(Collected data)
▽
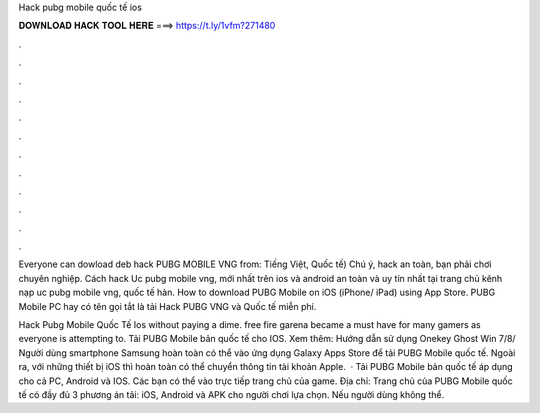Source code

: Hack pubg mobile quốc tế ios



𝐃𝐎𝐖𝐍𝐋𝐎𝐀𝐃 𝐇𝐀𝐂𝐊 𝐓𝐎𝐎𝐋 𝐇𝐄𝐑𝐄 ===> https://t.ly/1vfm?271480



.



.



.



.



.



.



.



.



.



.



.



.

Everyone can dowload deb hack PUBG MOBILE VNG from: Tiếng Việt, Quốc tế) Chú ý, hack an toàn, bạn phải chơi chuyên nghiệp. Cách hack Uc pubg mobile vng, mới nhất trên ios và android an toàn và uy tín nhất tại trang chủ kênh nạp uc pubg mobile vng, quốc tế hàn. How to download PUBG Mobile on iOS (iPhone/ iPad) using App Store. PUBG Mobile PC hay có tên gọi tắt là tải Hack PUBG VNG và Quốc tế miễn phí.

Hack Pubg Mobile Quốc Tế Ios ﻿without paying a dime. free fire garena became a must have for many gamers as everyone is attempting to. Tải PUBG Mobile bản quốc tế cho IOS. Xem thêm: Hướng dẫn sử dụng Onekey Ghost Win 7/8/ Người dùng smartphone Samsung hoàn toàn có thể vào ứng dụng Galaxy Apps Store để tải PUBG Mobile quốc tế. Ngoài ra, với những thiết bị iOS thì hoàn toàn có thể chuyển thông tin tài khoản Apple.  · Tải PUBG Mobile bản quốc tế áp dụng cho cả PC, Android và IOS. Các bạn có thể vào trực tiếp trang chủ của game. Địa chỉ:  Trang chủ của PUBG Mobile quốc tế có đầy đủ 3 phương án tải: iOS, Android và APK cho người chơi lựa chọn. Nếu người dùng không thể.
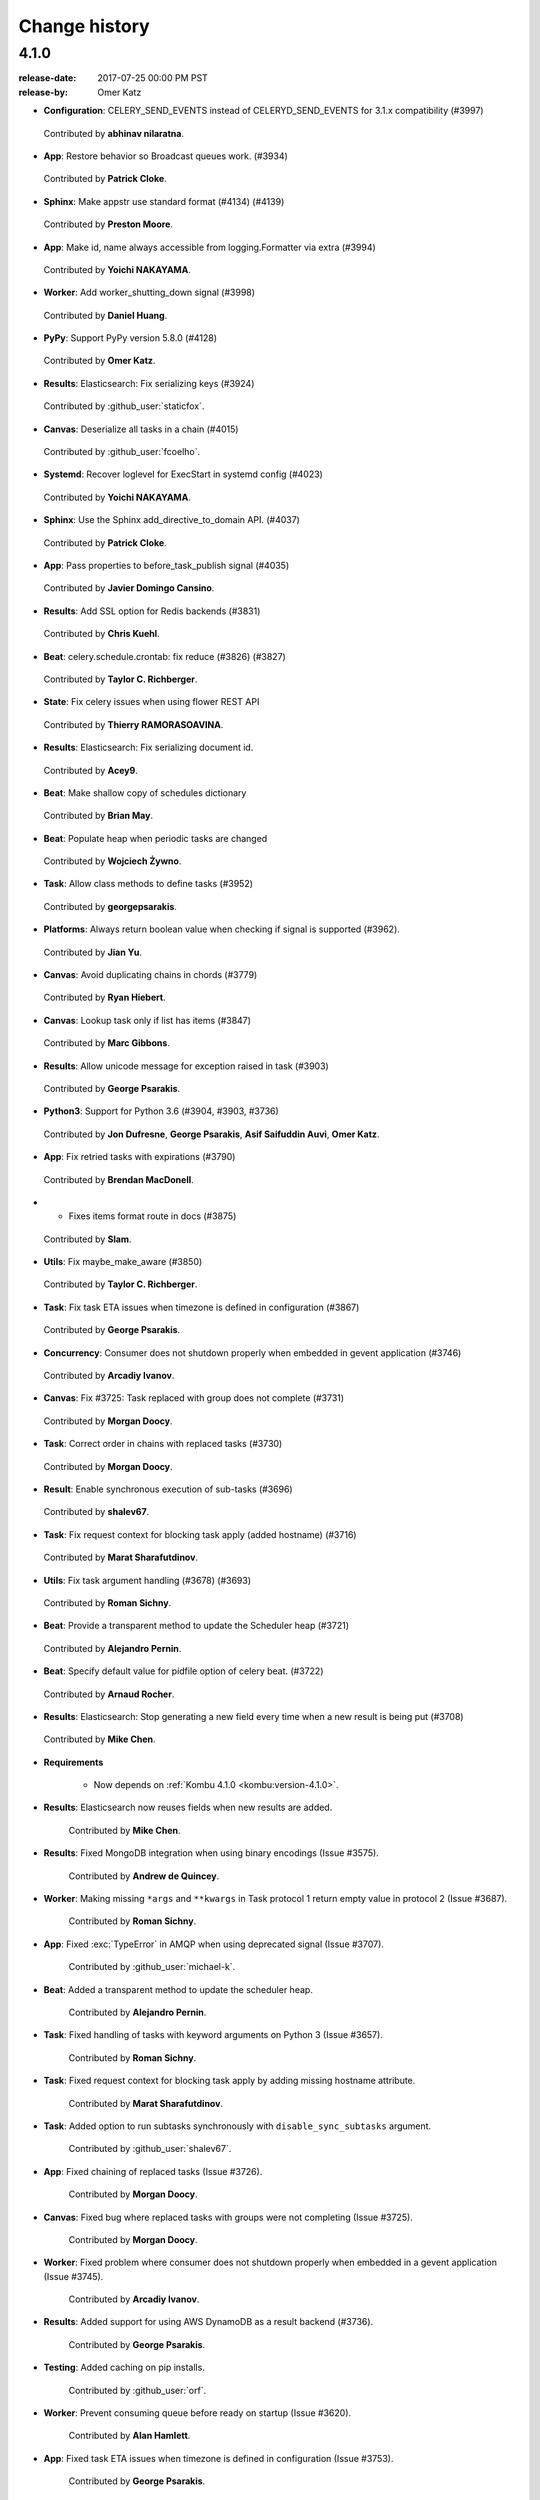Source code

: .. _changelog-4.1:

================
 Change history
================


.. _version-4.1.0:

4.1.0
=====
:release-date: 2017-07-25 00:00 PM PST
:release-by: Omer Katz


- **Configuration**: CELERY_SEND_EVENTS instead of CELERYD_SEND_EVENTS for 3.1.x compatibility (#3997)

 Contributed by **abhinav nilaratna**.

- **App**: Restore behavior so Broadcast queues work. (#3934)

 Contributed by **Patrick Cloke**.

- **Sphinx**: Make appstr use standard format (#4134) (#4139)

 Contributed by **Preston Moore**.

- **App**: Make id, name always accessible from logging.Formatter via extra (#3994)

 Contributed by **Yoichi NAKAYAMA**.

- **Worker**: Add worker_shutting_down signal (#3998)

 Contributed by **Daniel Huang**.

- **PyPy**: Support PyPy version 5.8.0 (#4128)

 Contributed by **Omer Katz**.

- **Results**: Elasticsearch: Fix serializing keys (#3924)

 Contributed by :github_user:`staticfox`.

- **Canvas**: Deserialize all tasks in a chain (#4015)

 Contributed by :github_user:`fcoelho`.

- **Systemd**: Recover loglevel for ExecStart in systemd config (#4023)

 Contributed by **Yoichi NAKAYAMA**.

- **Sphinx**: Use the Sphinx add_directive_to_domain API. (#4037)

 Contributed by **Patrick Cloke**.

- **App**: Pass properties to before_task_publish signal (#4035)

 Contributed by **Javier Domingo Cansino**.

- **Results**: Add SSL option for Redis backends (#3831)

 Contributed by **Chris Kuehl**.

- **Beat**: celery.schedule.crontab: fix reduce (#3826) (#3827)

 Contributed by **Taylor C. Richberger**.

- **State**: Fix celery issues when using flower REST API

 Contributed by **Thierry RAMORASOAVINA**.

- **Results**: Elasticsearch: Fix serializing document id.

 Contributed by **Acey9**.

- **Beat**: Make shallow copy of schedules dictionary

 Contributed by **Brian May**.

- **Beat**: Populate heap when periodic tasks are changed

 Contributed by **Wojciech Żywno**.

- **Task**: Allow class methods to define tasks (#3952)

 Contributed by **georgepsarakis**.

- **Platforms**: Always return boolean value when checking if signal is supported (#3962).

 Contributed by **Jian Yu**.

- **Canvas**: Avoid duplicating chains in chords (#3779)

 Contributed by **Ryan Hiebert**.

- **Canvas**: Lookup task only if list has items (#3847)

 Contributed by **Marc Gibbons**.

- **Results**: Allow unicode message for exception raised in task (#3903)

 Contributed by **George Psarakis**.

- **Python3**: Support for Python 3.6 (#3904, #3903, #3736)

 Contributed by **Jon Dufresne**, **George Psarakis**, **Asif Saifuddin Auvi**, **Omer Katz**.

- **App**: Fix retried tasks with expirations (#3790)

 Contributed by **Brendan MacDonell**.

- * Fixes items format route in docs (#3875)

 Contributed by **Slam**.

- **Utils**: Fix maybe_make_aware (#3850)

 Contributed by **Taylor C. Richberger**.

- **Task**: Fix task ETA issues when timezone is defined in configuration (#3867)

 Contributed by **George Psarakis**.

- **Concurrency**: Consumer does not shutdown properly when embedded in gevent application (#3746)

 Contributed by **Arcadiy Ivanov**.

- **Canvas**: Fix #3725: Task replaced with group does not complete (#3731)

 Contributed by **Morgan Doocy**.

- **Task**: Correct order in chains with replaced tasks (#3730)

 Contributed by **Morgan Doocy**.

- **Result**: Enable synchronous execution of sub-tasks (#3696)

 Contributed by **shalev67**.

- **Task**: Fix request context for blocking task apply (added hostname) (#3716)

 Contributed by **Marat Sharafutdinov**.

- **Utils**: Fix task argument handling (#3678) (#3693)

 Contributed by **Roman Sichny**.

- **Beat**: Provide a transparent method to update the Scheduler heap (#3721)

 Contributed by **Alejandro Pernin**.

- **Beat**: Specify default value for pidfile option of celery beat. (#3722)

 Contributed by **Arnaud Rocher**.

- **Results**: Elasticsearch: Stop generating a new field every time when a new result is being put (#3708)

 Contributed by **Mike Chen**.

- **Requirements**

    - Now depends on :ref:`Kombu 4.1.0 <kombu:version-4.1.0>`.

- **Results**: Elasticsearch now reuses fields when new results are added.

    Contributed by **Mike Chen**.

- **Results**: Fixed MongoDB integration when using binary encodings
  (Issue #3575).

    Contributed by **Andrew de Quincey**.

- **Worker**: Making missing ``*args`` and ``**kwargs`` in Task protocol 1
  return empty value in protocol 2 (Issue #3687).

    Contributed by **Roman Sichny**.

- **App**: Fixed :exc:`TypeError` in AMQP when using deprecated signal
  (Issue #3707).

    Contributed by :github_user:`michael-k`.

- **Beat**: Added a transparent method to update the scheduler heap.

    Contributed by **Alejandro Pernin**.

- **Task**: Fixed handling of tasks with keyword arguments on Python 3
  (Issue #3657).

    Contributed by **Roman Sichny**.

- **Task**: Fixed request context for blocking task apply by adding missing
  hostname attribute.

    Contributed by **Marat Sharafutdinov**.

- **Task**: Added option to run subtasks synchronously with
  ``disable_sync_subtasks`` argument.

    Contributed by :github_user:`shalev67`.

- **App**: Fixed chaining of replaced tasks (Issue #3726).

    Contributed by **Morgan Doocy**.

- **Canvas**: Fixed bug where replaced tasks with groups were not completing
  (Issue #3725).

    Contributed by **Morgan Doocy**.

- **Worker**: Fixed problem where consumer does not shutdown properly when
  embedded in a gevent application (Issue #3745).

    Contributed by **Arcadiy Ivanov**.

- **Results**: Added support for using AWS DynamoDB as a result backend (#3736).

    Contributed by **George Psarakis**.

- **Testing**: Added caching on pip installs.

    Contributed by :github_user:`orf`.

- **Worker**: Prevent consuming queue before ready on startup (Issue #3620).

    Contributed by **Alan Hamlett**.

- **App**: Fixed task ETA issues when timezone is defined in configuration
  (Issue #3753).

    Contributed by **George Psarakis**.

- **Utils**: ``maybe_make_aware`` should not modify datetime when it is
  already timezone-aware (Issue #3849).

    Contributed by **Taylor C. Richberger**.

- **App**: Fixed retrying tasks with expirations (Issue #3734).

    Contributed by **Brendan MacDonell**.

- **Results**: Allow unicode message for exceptions raised in task
  (Issue #3858).

    Contributed by :github_user:`staticfox`.

- **Canvas**: Fixed :exc:`IndexError` raised when chord has an empty header.

    Contributed by **Marc Gibbons**.

- **Canvas**: Avoid duplicating chains in chords (Issue #3771).

    Contributed by **Ryan Hiebert** and **George Psarakis**.

- **Utils**: Allow class methods to define tasks (Issue #3863).

    Contributed by **George Psarakis**.

- **Beat**: Populate heap when periodic tasks are changed.

    Contributed by :github_user:`wzywno` and **Brian May**.

- **Results**: Added support for Elasticsearch backend options settings.

    Contributed by :github_user:`Acey9`.

- **Events**: Ensure ``Task.as_dict()`` works when not all information about
  task is available.

    Contributed by :github_user:`tramora`.

- **Schedules**: Fixed pickled crontab schedules to restore properly (Issue #3826).

    Contributed by **Taylor C. Richberger**.

- **Results**: Added SSL option for redis backends (Issue #3830).

    Contributed by **Chris Kuehl**.

- Documentation and examples improvements by:

    - **Bruno Alla**
    - **Jamie Alessio**
    - **Vivek Anand**
    - **Peter Bittner**
    - **Kalle Bronsen**
    - **Jon Dufresne**
    - **James Michael DuPont**
    - **Sergey Fursov**
    - **Samuel Dion-Girardeau**
    - **Daniel Hahler**
    - **Mike Helmick**
    - **Marc Hörsken**
    - **Christopher Hoskin**
    - **Daniel Huang**
    - **Primož Kerin**
    - **Michal Kuffa**
    - **Simon Legner**
    - **Anthony Lukach**
    - **Ed Morley**
    - **Jay McGrath**
    - **Rico Moorman**
    - **Viraj Navkal**
    - **Ross Patterson**
    - **Dmytro Petruk**
    - **Luke Plant**
    - **Eric Poelke**
    - **Salvatore Rinchiera**
    - **Arnaud Rocher**
    - **Kirill Romanov**
    - **Simon Schmidt**
    - **Tamer Sherif**
    - **YuLun Shih**
    - **Ask Solem**
    - **Tom 'Biwaa' Riat**
    - **Arthur Vigil**
    - **Joey Wilhelm**
    - **Jian Yu**
    - **YuLun Shih**
    - **Arthur Vigil**
    - **Joey Wilhelm**
    - :github_user:`baixuexue123`
    - :github_user:`bronsen`
    - :github_user:`michael-k`
    - :github_user:`orf`
    - :github_user:`3lnc`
△
| What to do |
Report each line of the records that holds the word "Dufresne".

| Answer to this exercise |
 Contributed by **Jon Dufresne**, **George Psarakis**, **Asif Saifuddin Auvi**, **Omer Katz**.
    - **Jon Dufresne**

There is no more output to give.